Career options for MBBS
India produces 1,18,316 MBBS every year as of now and will rise more in the future , 20000 Foreign Medical Graduates come to India every year. Even if only 16% clear the Foreign Medical Graduates exam that still makes the number of qualified and licensed MBBS doctors produced yearly more than a lakh . Government which is the largest employer has 1750 vacancies every year for MBBS to work in Primary Health Centres. About similar number are employed yearly by various Government agencies like railways, ESI, PSUs, army and other institutions. This leaves more than a lakh MBBS doctors looking for jobs every year.
Some of them will join post graduation, but even with the increased number of seats still about 35000 MBBS doctors yearly who are unemployed. Since the number of PG seats was limited to about half the current strength upto 2 years ago there is a backlog of previous years which adds to this number which is visible in the 1-2 lakh MBBS doctors appearing for NEET PG entrance exam every year. These 35000 plus the backlog do join some private hospitals as resident doctors for a few months to few years but this is not a career option.
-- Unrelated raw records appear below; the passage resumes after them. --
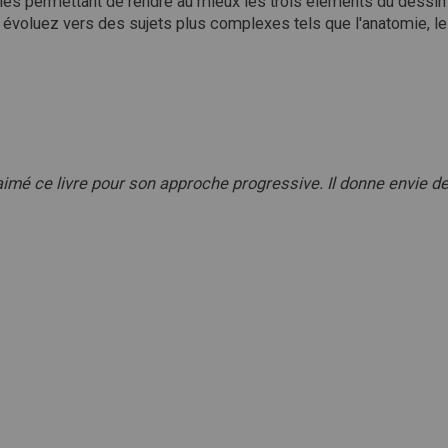
s permettant de rendre au mieux les trois éléments du dessin : l
évoluez vers des sujets plus complexes tels que l'anatomie, le 
 aimé ce livre pour son approche progressive. Il donne envie de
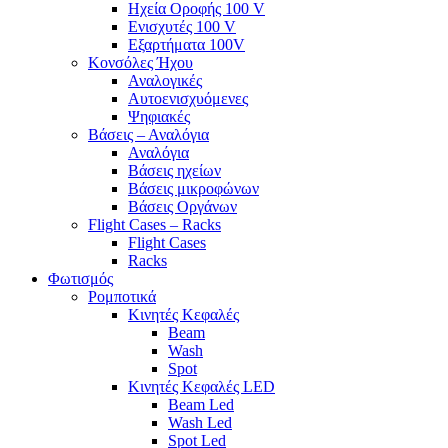
Ηχεία Οροφής 100 V
Ενισχυτές 100 V
Εξαρτήματα 100V
Κονσόλες Ήχου
Αναλογικές
Αυτοενισχυόμενες
Ψηφιακές
Βάσεις – Αναλόγια
Αναλόγια
Βάσεις ηχείων
Βάσεις μικροφώνων
Βάσεις Οργάνων
Flight Cases – Racks
Flight Cases
Racks
Φωτισμός
Ρομποτικά
Κινητές Κεφαλές
Beam
Wash
Spot
Κινητές Κεφαλές LED
Beam Led
Wash Led
Spot Led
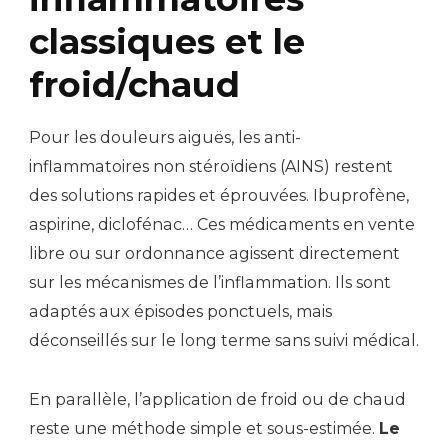
classiques et le
froid/chaud
Pour les douleurs aiguës, les anti-
inflammatoires non stéroïdiens (AINS) restent
des solutions rapides et éprouvées. Ibuprofène,
aspirine, diclofénac… Ces médicaments en vente
libre ou sur ordonnance agissent directement
sur les mécanismes de l’inflammation. Ils sont
adaptés aux épisodes ponctuels, mais
déconseillés sur le long terme sans suivi médical.
En parallèle, l’application de froid ou de chaud
reste une méthode simple et sous-estimée.
Le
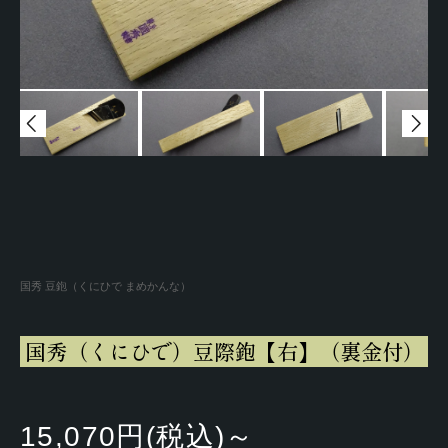
国秀 豆鉋（くにひで まめかんな）
国秀（くにひで）豆際鉋【右】（裏金付）
15,070円(税込)～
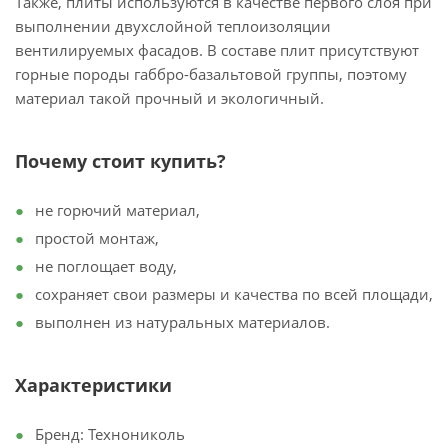
Также, плиты используются в качестве первого слоя при
выполнении двухслойной теплоизоляции
вентилируемых фасадов. В составе плит присутствуют
горные породы габбро-базальтовой группы, поэтому
материал такой прочный и экологичный.
Почему стоит купить?
не горючий материал,
простой монтаж,
не поглощает воду,
сохраняет свои размеры и качества по всей площади,
выполнен из натуральных материалов.
Характеристики
Бренд: Технониколь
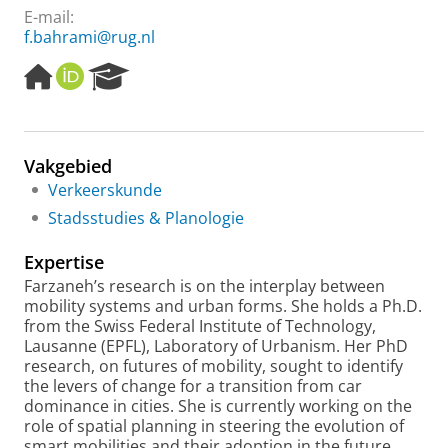
E-mail:
f.bahrami@rug.nl
H
O
R
o
R
e
m
C
s
e
I
e
p
D
a
Vakgebied
a
r
Verkeerskunde
g
c
e
h
Stadsstudies & Planologie
P
o
Expertise
r
Farzaneh’s research is on the interplay between
t
mobility systems and urban forms. She holds a Ph.D.
a
from the Swiss Federal Institute of Technology,
l
Lausanne (EPFL), Laboratory of Urbanism. Her PhD
research, on futures of mobility, sought to identify
the levers of change for a transition from car
dominance in cities. She is currently working on the
role of spatial planning in steering the evolution of
smart mobilities and their adoption in the future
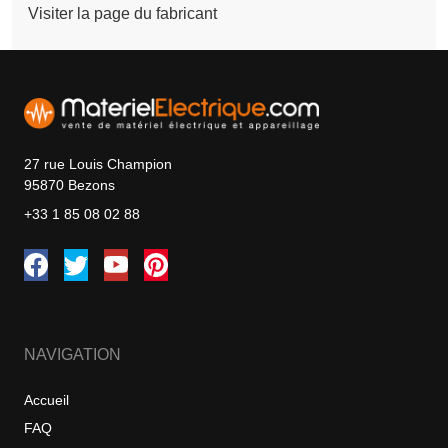
Visiter la page du fabricant
27 rue Louis Champion
95870 Bezons
+33 1 85 08 02 88
NAVIGATION
Accueil
FAQ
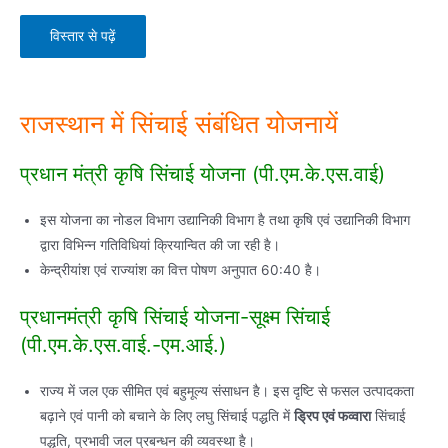
विस्तार से पढ़ें
राजस्थान में सिंचाई संबंधित योजनायें
प्रधान मंत्री कृषि सिंचाई योजना (पी.एम.के.एस.वाई)
इस योजना का नोडल विभाग उद्यानिकी विभाग है तथा कृषि एवं उद्यानिकी विभाग
द्वारा विभिन्न गतिविधियां क्रियान्वित की जा रही है।
केन्द्रीयांश एवं राज्यांश का वित्त पोषण अनुपात 60:40 है।
प्रधानमंत्री कृषि सिंचाई योजना-सूक्ष्म सिंचाई
(पी.एम.के.एस.वाई.-एम.आई.)
राज्य में जल एक सीमित एवं बहुमूल्य संसाधन है। इस दृष्टि से फसल उत्पादकता
बढ़ाने एवं पानी को बचाने के लिए लघु सिंचाई पद्धति में
ड्रिप एवं फव्वारा
सिंचाई
पद्धति, प्रभावी जल प्रबन्धन की व्यवस्था है।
There is no career in being a resident doctor however good in clinical skills you may be. It is not as if it is a permanent job with regular pay scale and yearly increments and stock options. Ultimately after some time you are expected to move on. This is where a problem arises. Those who are left without a post graduation , have tried multiple attempts to crack the NEET PG, done residents job for 3 years or so and are not beneficiaries of any reservation so have not got any Government Job, are the ones who are most vulnerable. Already about 27 -28 years of age and expected by their families and friends to be “settled” they are adrift with no sense of direction.
Some try to go abroad to seek greener pastures. Setting up a practice is easier said than done. To set up a GP practice in a city is no longer a financially viable option for them. Costs are prohibitive in cities and the GP space in suburbs, small towns and villages is firmly occupied by entrenched Government approved quacks and crosspaths. To do in Rome as Romans do , the MBBS in a village would have to resort to the tricks and fraudulent actions of those around them to survive in the quagmire, but then that is not practice of medicine. Many youngsters leave the profession to join IT firms doing medical transcription, others join pharma industry, some try for civil services others opt for management career.
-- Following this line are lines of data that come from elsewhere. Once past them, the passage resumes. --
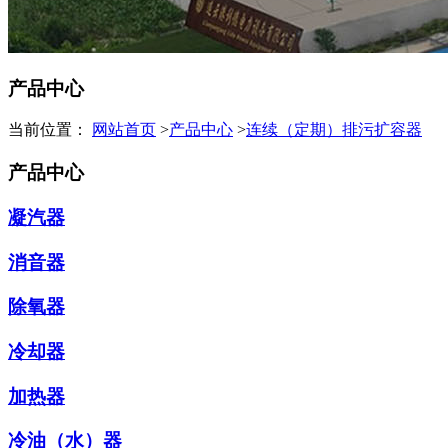
产品中心
当前位置：
网站首页
>
产品中心
>
连续（定期）排污扩容器
产品中心
凝汽器
消音器
除氧器
冷却器
加热器
冷油（水）器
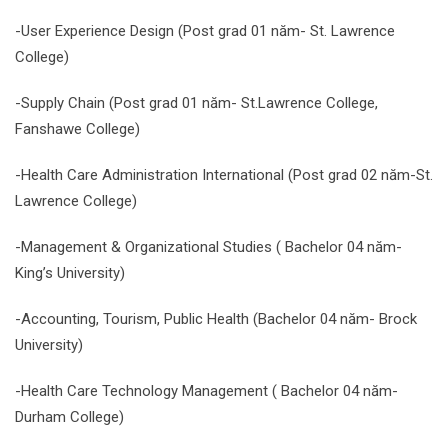
-User Experience Design (Post grad 01 năm- St. Lawrence
College)
-Supply Chain (Post grad 01 năm- St.Lawrence College,
Fanshawe College)
-Health Care Administration International (Post grad 02 năm-St.
Lawrence College)
-Management & Organizational Studies ( Bachelor 04 năm-
King’s University)
-Accounting, Tourism, Public Health (Bachelor 04 năm- Brock
University)
-Health Care Technology Management ( Bachelor 04 năm-
Durham College)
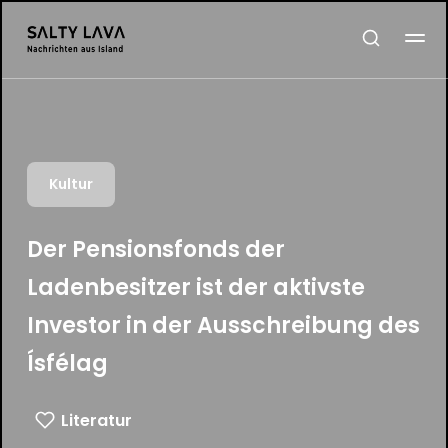
Kultur
Der Pensionsfonds der
Ladenbesitzer ist der aktivste
Investor in der Ausschreibung des
Ísfélag
Literatur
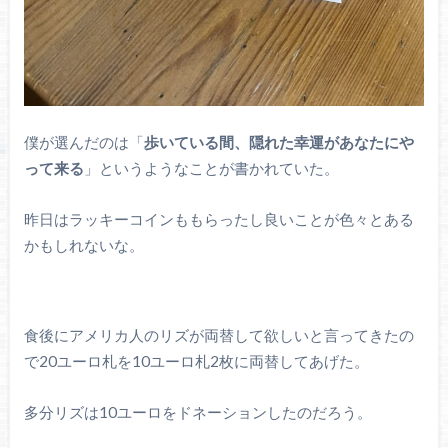
僕が選んだのは「
歩いている間、隠れた幸運があなたにや
って来る
」というようなことが書かれていた。
昨日はラッキーコインももらったし良いことが色々とある
かもしれないな。
食後にアメリカ人のリズが両替して欲しいと言ってきたの
で20ユーロ札を10ユーロ札2枚に両替してあげた。
多分リズは10ユーロをドネーションしたのだろう。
The super specialist culture deeply prevalent in India today encourages treatment of organs rather than the human body. The role of MBBS in clinical practice has been gradually but surely emasculated to the level that a catheterization is to be done by a urologist and an ECG by a cardiologist. We are moving from superspecialities to super super specialities. A DM Gastroenterology today needs a further fellowship to perform EUS and so also POEM and other specialized procedures. In this environment role of MBBS in clinical practice today is that of a glorified clerk and plebotomist. The turf war among specialists has lead to a situation where despite being a graduate in medicine and surgery the MBBS can neither practice medicine nor surgery, obstetrics, ENT, Eye or any other field which today is defined as a speciality. Unfortunately our courts have contributed their might to creating this mess.
Unfortunately this weakest segment of our profession is the one which is least heard in the innumerable conferences and meetings of the professional associations. Is it not our responsibility as seniors to secure the professional needs of your youngsters. But then we are too busy trying to be president / secretary/ B C Roy awardee / nominated member MCI to be bothered about such mundane matters. Should we not have our first and foremost demand as creation of more regular posts for MBBS doctors to serve in our country. We cry hoarse about dearth of doctors but are loathe to provide them a stable career option as doctors to the community.